Fatty acid composition effects on Hunger

Body weight gain results from an imbalance of energy intake and energy expenditure. High fat diets (more than 40% of energy from fat) have been reported to be a causative effect in the obesity crisis (1). There are three appetite hormones commonly studied following nutrient ingestion – ghrelin, peptide YY (PYY), and glucagon-like peptide-1 (GLP-1). Ghrelin, a hormone secreted by the stomach, have appetite-stimulating effects. PYY and GLP-1, hormones secreted by the small intestine and colon, have appetite-suppressing effects. Dietary manipulations that suppress ghrelin levels and increase PYY and GLP-1 levels may contribute to reducing energy intake (2).

__Listed records__
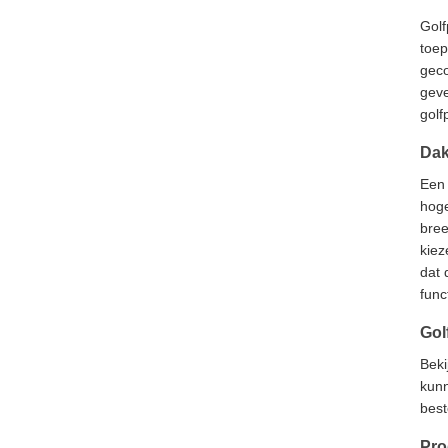
Golf
toep
geco
geve
golf
Dak
Een 
hoge
bree
kiez
dat 
func
Gol
Beki
kunn
best
Pro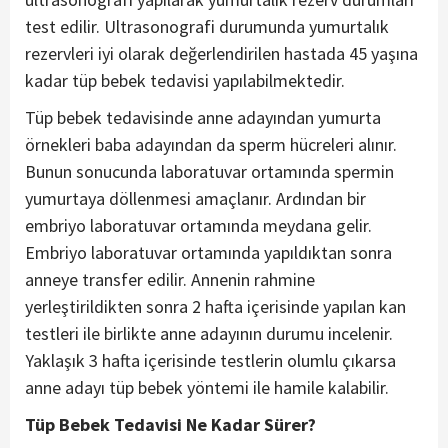
test edilir. Ultrasonografi durumunda yumurtalık
rezervleri iyi olarak değerlendirilen hastada 45 yaşına
kadar tüp bebek tedavisi yapılabilmektedir.
Tüp bebek tedavisinde anne adayından yumurta
örnekleri baba adayından da sperm hücreleri alınır.
Bunun sonucunda laboratuvar ortamında spermin
yumurtaya döllenmesi amaçlanır. Ardından bir
embriyo laboratuvar ortamında meydana gelir.
Embriyo laboratuvar ortamında yapıldıktan sonra
anneye transfer edilir. Annenin rahmine
yerleştirildikten sonra 2 hafta içerisinde yapılan kan
testleri ile birlikte anne adayının durumu incelenir.
Yaklaşık 3 hafta içerisinde testlerin olumlu çıkarsa
anne adayı tüp bebek yöntemi ile hamile kalabilir.
Tüp Bebek Tedavisi Ne Kadar Sürer?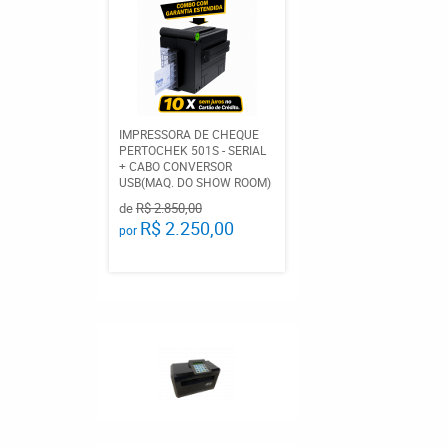
IMPRESSORA DE CHEQUE
PERTOCHEK 501S - SERIAL
+ CABO CONVERSOR
USB(MAQ. DO SHOW ROOM)
de
R$ 2.850,00
R$ 2.250,00
por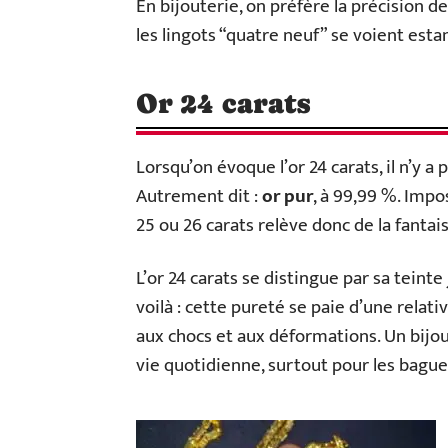
En bijouterie, on préfère la précision d
les lingots “quatre neuf” se voient est
Or 24 carats
Lorsqu’on évoque l’or 24 carats, il n’y a p
Autrement dit :
or pur
, à 99,99 %. Impo
25 ou 26 carats relève donc de la fanta
L’or 24 carats se distingue par sa teinte
voilà : cette pureté se paie d’une relative
aux chocs et aux déformations. Un bijou 
vie quotidienne, surtout pour les bagu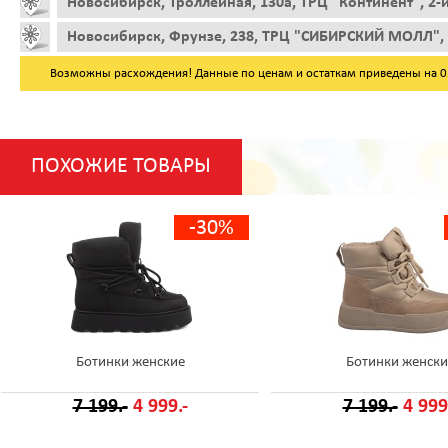
Новосибирск, Троллейная, 130а, ТРЦ "Континент", 2-
Новосибирск, Фрунзе, 238, ТРЦ "СИБИРСКИЙ МОЛЛ", 
Возможны расхождения! Данные по ценам и остаткам приведены на 05.
ПОХОЖИЕ ТОВАРЫ
-30%
Ботинки женские
Ботинки женски
7 199.-
4 999.-
7 199.-
4 999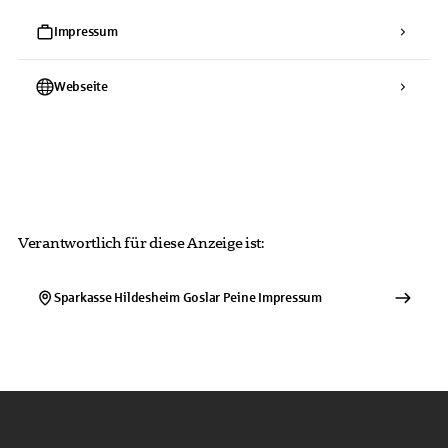
Impressum
Webseite
Verantwortlich für diese Anzeige ist:
Sparkasse Hildesheim Goslar Peine
Impressum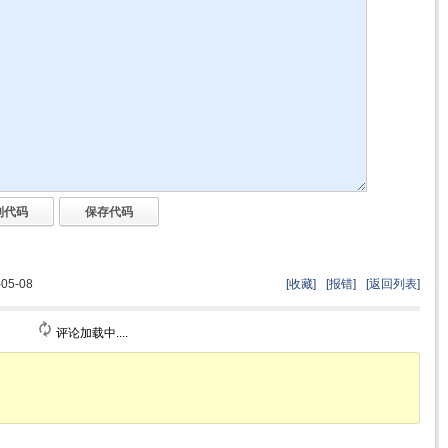
5-08
[收藏]
[报错]
[返回列表]
评论加载中....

__Exercise 1__
List every appetite hormone named in the text on fatty acid composition and hunger.
__Exercise 2__
Set down the fatty acid and hunger text word for word, everything from "Body weight gain" down to "energy intake (2).".
__Exercise 3__
Carry the text on fatty acid composition and hunger further from its last sentence.

__Output 1__
Ghrelin
Peptide YY (PYY)
Glucagon-like peptide-1 (GLP-1)

__Output 2__
Body weight gain results from an imbalance of energy intake and energy expenditure. High fat diets (more than 40% of energy from fat) have been reported to be a causative effect in the obesity crisis (1). There are three appetite hormones commonly studied following nutrient ingestion – ghrelin, peptide YY (PYY), and glucagon-like peptide-1 (GLP-1). Ghrelin, a hormone secreted by the stomach, have appetite-stimulating effects. PYY and GLP-1, hormones secreted by the small intestine and colon, have appetite-suppressing effects. Dietary manipulations that suppress ghrelin levels and increase PYY and GLP-1 levels may contribute to reducing energy intake (2).

__Output 3__
A recent study found that consuming a high polyunsaturated fatty acids (PUFAs) diet may alter appetite hormones associated with hunger and satiety (3). The fatty acid profile was particularly high in alpha-linolenic acid (ALA). The clinical trial included 26 healthy, sedentary adults aged 18 to 35 years. Before the start of the intervention, the participants consumed a 3-day lead-in diet, representative of the average U.S. diet (providing 29%, 31% and 40% of energy at breakfast, lunch and dinner respectively).  After the pre-diet, participants were divided into two groups and received either a PUFA rich diet (% energy from fatty acid – 21% PUFA including about 6.8% ALA, 5% saturated fatty acids [SFA] and 9% monounsaturated fatty acids [MUFA]) or a control diet (% energy from fatty acid – 7% PUFA, 13% SFA, 15% MUFA) for seven days.  The control diet had the same macronutrient and fatty acid breakdown as the lead-in diet.   PUFAs were provided by foods such as walnuts, salmon, tuna, flax seed oil, grapeseed oil and canola oil.  The participants on the PUFA diet also consumed an additional 3g/d of combined eicosapentaenoic acid (EPA 2157 mg/day) and docosahexaenoic acid (DHA 843 mg/day).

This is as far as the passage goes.